Mental health professionals and other busybody phonies would have diagnosed my reaction as SPS, small penis syndrome, or LLS, lockdown logorrhea syndrome, but it was nothing of the kind. Most psychotherapists today agree that one-to-one therapy is the answer for people who are standing up for themselves in the face of some modern outrage. The richer the patient, the more therapy is advised. Mental health professionals would invent a syndrome to describe my perfect definition of that jerk as an asshole and strongly advise treatment. I don’t buy any of that. Actually, what he did was a form of aural assault. It was almost as bad as interrupting a Schubert concerto with rap crap. Another German, Herr Schopenhauer, said it best: the higher one’s tolerance for noise, the lower one’s intellect.

But there is no use trying to intellectualise what we humans tend to do, which is to tell somebody else what he or she should be doing. The media now have a chokehold on it, but soon Big Tech will have the media by the throat. I just finished Barbara Black’s autobiography, and boy, did the hacks ever do a job on her. (I’ve already written on the subject in a previous column, with reference to excerpts from her book.) Far worse is what certain gossip columnists and writers dealing in falsehood did to our ex-proprietor Conrad Black. The man is close to a genius as far as knowledge is concerned, but he had a great flaw, something no self-respecting hack will ever forgive: he was born rich and worse, he was a conservative. That’s a no-no nowadays.

Never mind. Envy is a sin but it is the strongest of emotions. Somebody up there must have read this column before I wrote it (the perfect snow conditions and all that sunshine), looked down at all those less fortunate locked up in their houses and flats, and called for Louis Bromfield’s The Rains Came. Three days of constant, tropical downpour did to the snow what political correctness has done to American culture. It had to be divine retribution, what with my poor wife locked up alone in London while I frolic around getting sun tanned and healthier by the minute.

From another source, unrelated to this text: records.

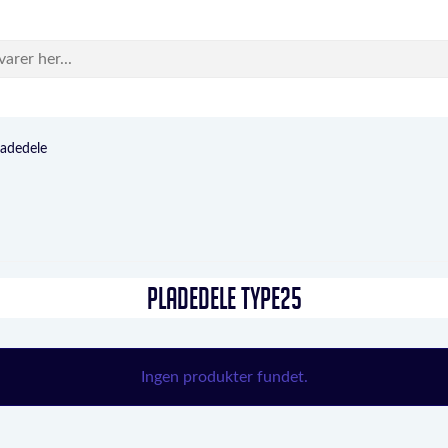
ladedele
PLADEDELE TYPE25
Ingen produkter fundet.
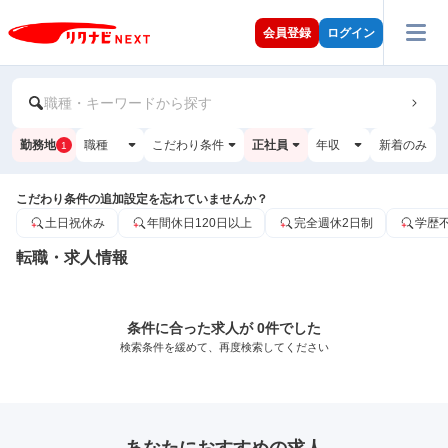
会員登録
ログイン
職種・キーワードから探す
勤務地
職種
こだわり条件
正社員
年収
新着のみ
1
こだわり条件の追加設定を忘れていませんか？
土日祝休み
年間休日120日以上
完全週休2日制
学歴
転職・求人情報
条件に合った求人が 0件でした
検索条件を緩めて、再度検索してください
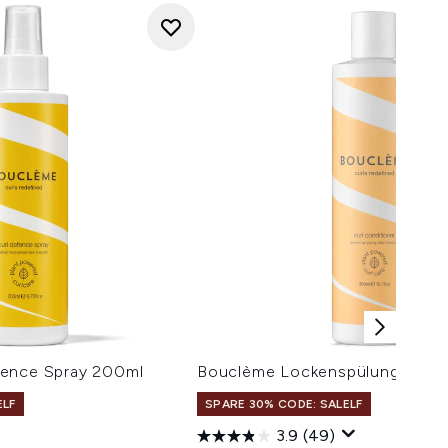
fence Spray 200ml
Bouclème Lockenspülung 300 
ELF
SPARE 30% CODE: SALELF
3.9
(49)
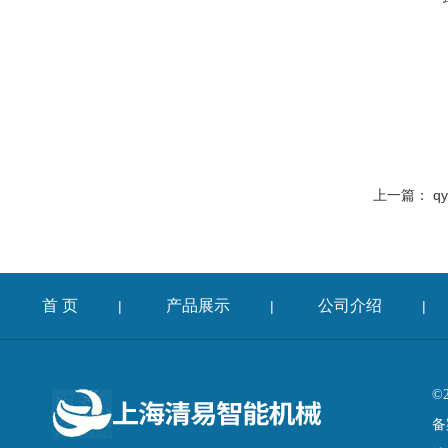
上一篇：
q
首 页
产品展示
公司介绍
|
|
|
©
备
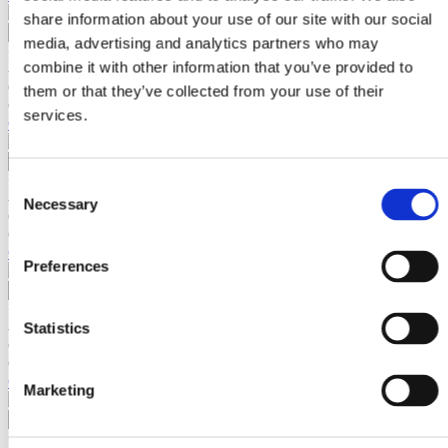
share information about your use of our site with our social
media, advertising and analytics partners who may
+
combine it with other information that you’ve provided to
-
Contactează-ne
them or that they’ve collected from your use of their
Cod IM1199210
services.
Utilaje pentru Constructii
Container contragreutate IMER 150 Kg
Dumper
Accesorii Dumper
Statii de Betoane
+
Consent
Statii de beton stationare
-
Necessary
Selection
Statii de beton mobile
Contactează-ne
Mini statii de beton
Cod IM1199220
Echipamente si silozuri de stocare
Container contragreutate 250 Kg
Preferences
+
-
Statistics
Contactează-ne
Cod IM3231738
Comanda electropalan IMER 3P 30A
Marketing
+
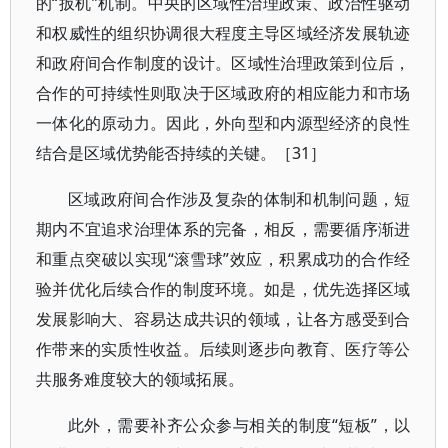
的“扳机”机制。中央的区域性治理政策、政治性驱动
和权威性的组织协调很大程度主导区域经济发展轨迹
和政府间合作制度的设计。区域性治理政策到位后，
合作的可持续性则取决于区域政府的相应能力和市场
一体化的原动力。因此，外向型和内源型经济的良性
结合是区域优势能否持续的关键。［31］
区域政府间合作涉及复杂的体制和机制问题，短
期内不宜追求治理体系的完备，相反，需要循序渐进
和重点突破以实现“滚雪球”效应，积累成功的合作经
验并优化后续合作的制度环境。如是，优先选择区域
发展影响大、容易达成共识的领域，让各方感受到合
作带来的实质性收益。后续则逐步向教育、医疗等公
共服务难度较大的领域拓展。
此外，需要补齐公众参与相关的制度“短板”，以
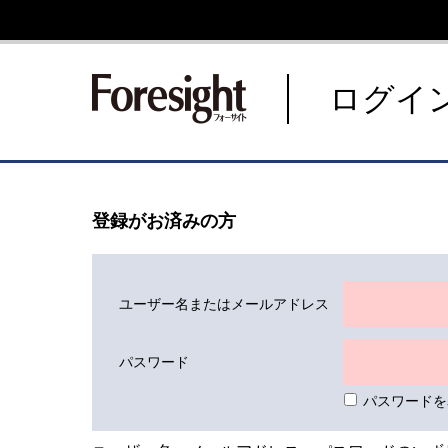
新潮社 Foresight フォーサ
ログイ
登録がお済みの方
ユーザー名またはメールアドレス
パスワード
パスワードを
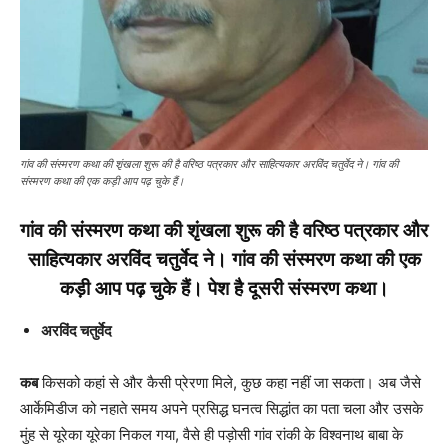
गांव की संस्मरण कथा की शृंखला शुरू की है वरिष्ठ पत्रकार और साहित्यकार अरविंद चतुर्वेद ने। गांव की
संस्मरण कथा की एक कड़ी आप पढ़ चुके हैं।
गांव की संस्मरण कथा की शृंखला शुरू की है वरिष्ठ पत्रकार और
साहित्यकार अरविंद चतुर्वेद ने। गांव की संस्मरण कथा की एक
कड़ी आप पढ़ चुके हैं। पेश है दूसरी संस्मरण कथा।
अरविंद चतुर्वेद
कब
किसको कहां से और कैसी प्रेरणा मिले, कुछ कहा नहीं जा सकता। अब जैसे
आर्केमिडीज को नहाते समय अपने प्रसिद्ध घनत्व सिद्धांत का पता चला और उसके
मुंह से यूरेका यूरेका निकल गया, वैसे ही पड़ोसी गांव रांकी के विश्वनाथ बाबा के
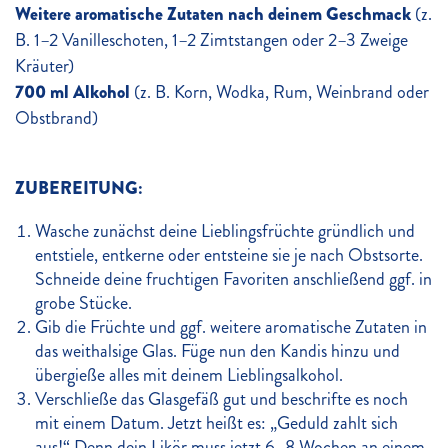
Weitere aromatische Zutaten nach deinem Geschmack
(z.
B. 1–2 Vanilleschoten, 1–2 Zimtstangen oder 2–3 Zweige
Kräuter)
700 ml Alkohol
(z. B. Korn, Wodka, Rum, Weinbrand oder
Obstbrand)
ZUBEREITUNG:
Wasche zunächst deine Lieblingsfrüchte gründlich und
entstiele, entkerne oder entsteine sie je nach Obstsorte.
Schneide deine fruchtigen Favoriten anschließend ggf. in
grobe Stücke.
Gib die Früchte und ggf. weitere aromatische Zutaten in
das weithalsige Glas. Füge nun den Kandis hinzu und
übergieße alles mit deinem Lieblingsalkohol.
Verschließe das Glasgefäß gut und beschrifte es noch
mit einem Datum. Jetzt heißt es: „Geduld zahlt sich
aus!“ Denn dein Likör muss jetzt 6–8 Wochen an einem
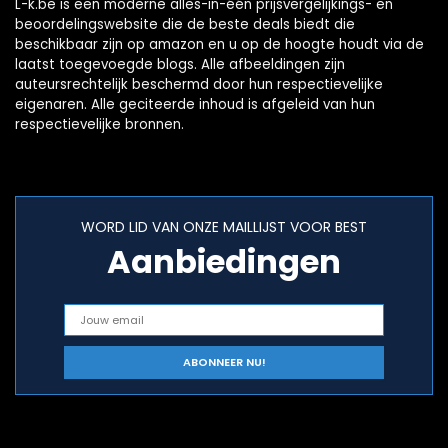
L-k.be is een moderne alles-in-één prijsvergelijkings- en
beoordelingswebsite die de beste deals biedt die
beschikbaar zijn op amazon en u op de hoogte houdt via de
laatst toegevoegde blogs. Alle afbeeldingen zijn
auteursrechtelijk beschermd door hun respectievelijke
eigenaren. Alle geciteerde inhoud is afgeleid van hun
respectievelijke bronnen.
WORD LID VAN ONZE MAILLIJST VOOR BEST
Aanbiedingen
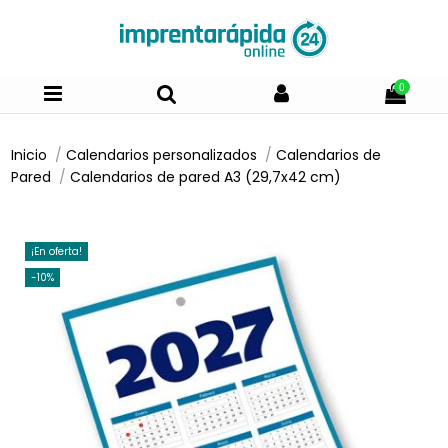
0
Inicio
Calendarios personalizados
Calendarios de
Pared
Calendarios de pared A3 (29,7x42 cm)
¡En oferta!
-10%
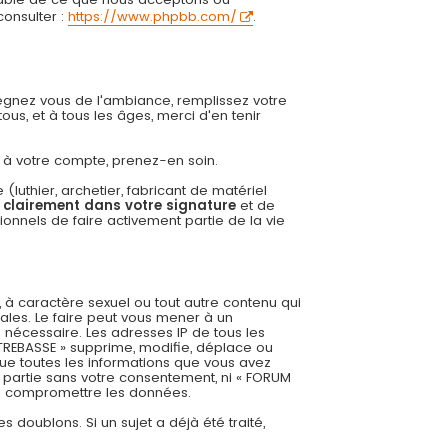
onsulter :
https://www.phpbb.com/
.
régnez vous de l'ambiance, remplissez votre
us, et à tous les âges, merci d'en tenir
ée à votre compte, prenez-en soin.
uthier, archetier, fabricant de matériel
r clairement dans votre signature
et de
onnels de faire activement partie de la vie
 à caractère sexuel ou tout autre contenu qui
ales. Le faire peut vous mener à un
 nécessaire. Les adresses IP de tous les
REBASSE » supprime, modifie, déplace ou
ue toutes les informations que vous avez
 partie sans votre consentement, ni « FORUM
 à compromettre les données.
es doublons. Si un sujet a déjà été traité,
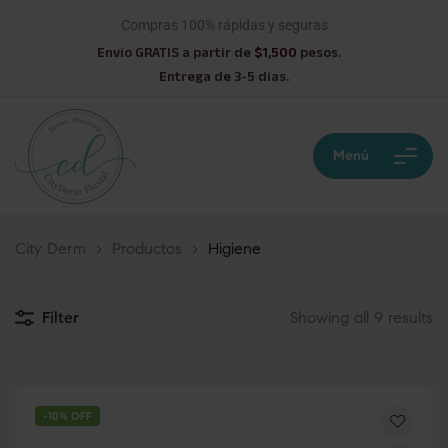
Compras 100% rápidas y seguras
Envío GRATIS a partir de
$1,500
pesos.
Entrega de 3-5 días.
Menú
City Derm
>
Productos
>
Higiene
Filter
Showing all 9 results
-10% OFF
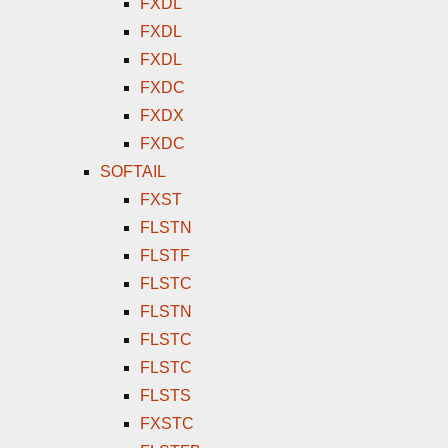
FXDL
FXDL
FXDL
FXDC
FXDX
FXDC
SOFTAIL
FXST
FLSTN
FLSTF
FLSTC
FLSTN
FLSTC
FLSTC
FLSTS
FXSTC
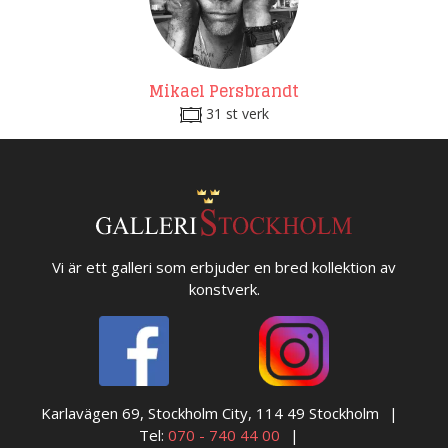
Mikael Persbrandt
31 st verk
Vi är ett galleri som erbjuder en bred kollektion av
konstverk.
Karlavägen 69, Stockholm City, 114 49 Stockholm
Tel:
070 - 740 44 00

Mind you, one is thrown in on oneself during a pandemic, and not everyone deals with it positively. Aristotle believed that human curiosity was infinite, and that no subject was unworthy of systematic study. Poor old Ari, he never met an American liberal academic. Or a woke American student, not to mention lefty American and Brit journalists. Aristotle believed that democracy was uniquely Greek since he thought only non-Greeks would accept living in despotic conditions. This was a natural state of affairs for foreign people, just as self-rule or wise monarchical governments were for the Greeks. The irony today is that Americans keep bragging about their land of the free, yet they cannot tell a joke, whistle at a pretty girl, or even worship an ancestor without losing their careers and livelihoods. PC tyranny rules supreme: media, Hollywood, Big Tech and academia follow strict orders, and foolish Americans pretend that they’re free.

We Greeks, in the meantime, are freer than ever and are laughing all the way to the beach. This summer, that is.